EXTRACTED ENTRIES

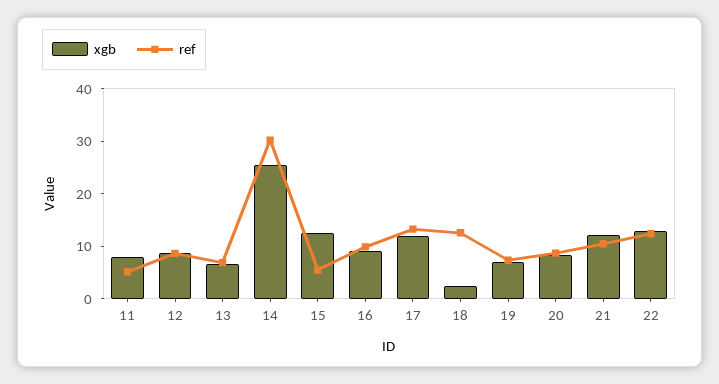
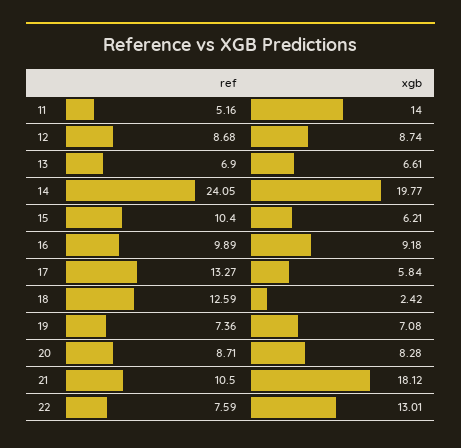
xgb, 11: 8 -> 14
xgb, 14: 26 -> 19.77
ref, 14: 30 -> 24.05
xgb, 15: 12 -> 6.21
ref, 15: 6 -> 10.4
xgb, 17: 12 -> 5.84
xgb, 21: 12 -> 18.12
ref, 22: 12 -> 7.59

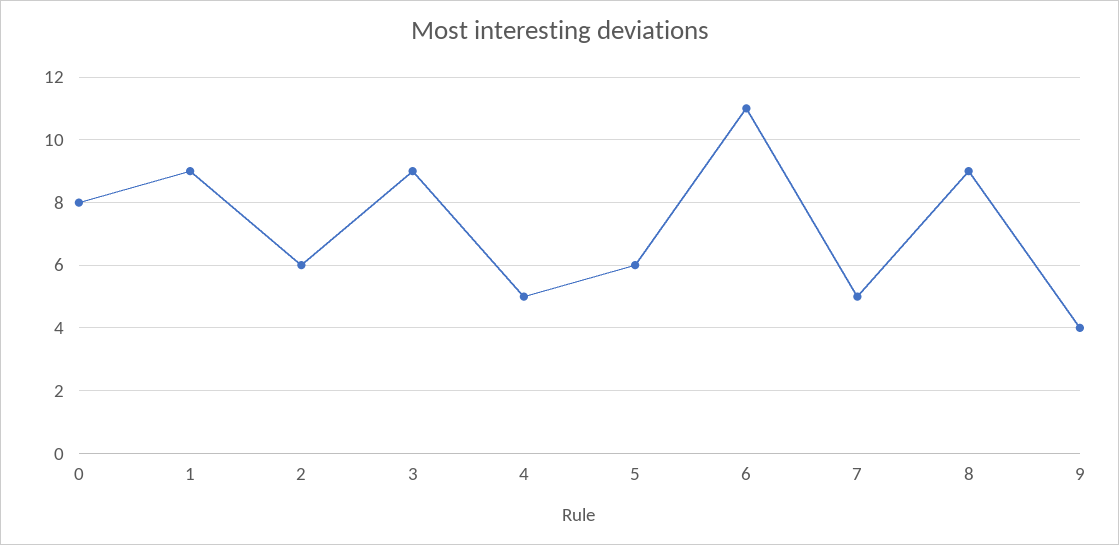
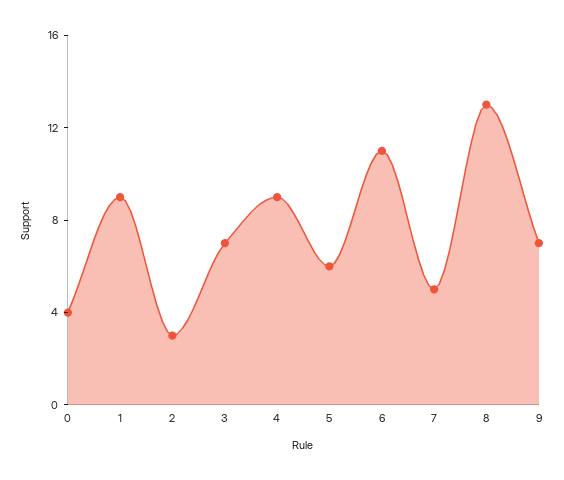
0: 8 -> 4
2: 6 -> 3
3: 9 -> 7
4: 5 -> 9
8: 9 -> 13
9: 4 -> 7

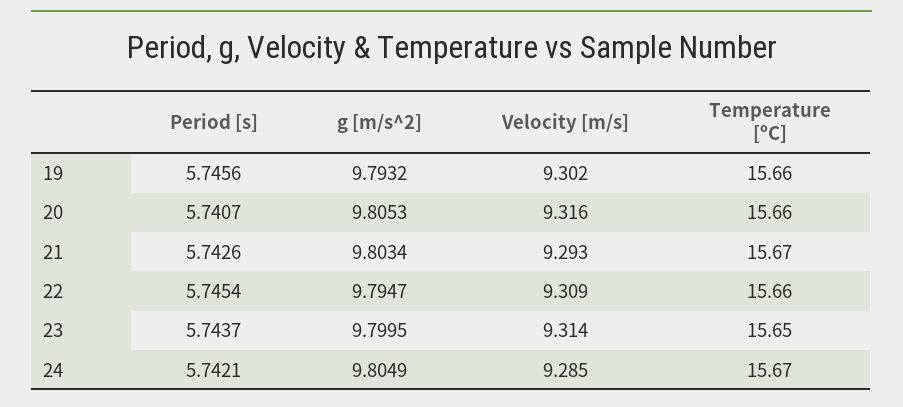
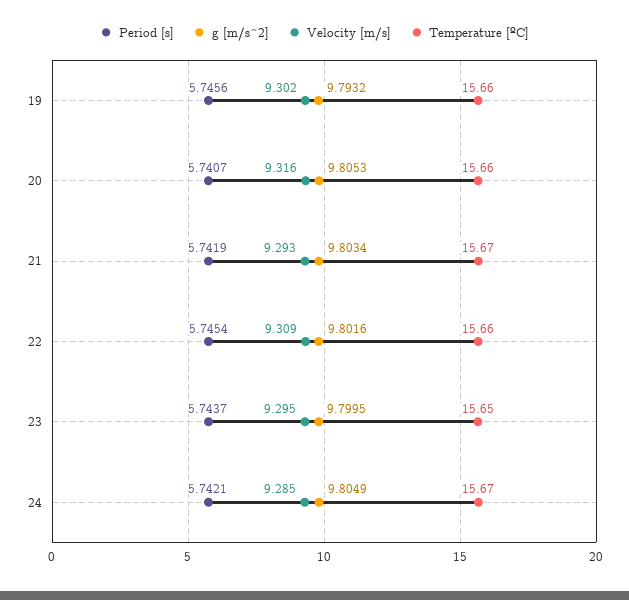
Period [s], 21: 5.7426 -> 5.7419
g [m/s^2], 22: 9.7947 -> 9.8016
Velocity [m/s], 23: 9.314 -> 9.295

WORK INSTRUCTION
Only the pictures are to be omitted; restate everything else above exactly.

TASK SOLUTION
xgb, 11: 8 -> 14
xgb, 14: 26 -> 19.77
ref, 14: 30 -> 24.05
xgb, 15: 12 -> 6.21
ref, 15: 6 -> 10.4
xgb, 17: 12 -> 5.84
xgb, 21: 12 -> 18.12
ref, 22: 12 -> 7.59

0: 8 -> 4
2: 6 -> 3
3: 9 -> 7
4: 5 -> 9
8: 9 -> 13
9: 4 -> 7

Period [s], 21: 5.7426 -> 5.7419
g [m/s^2], 22: 9.7947 -> 9.8016
Velocity [m/s], 23: 9.314 -> 9.295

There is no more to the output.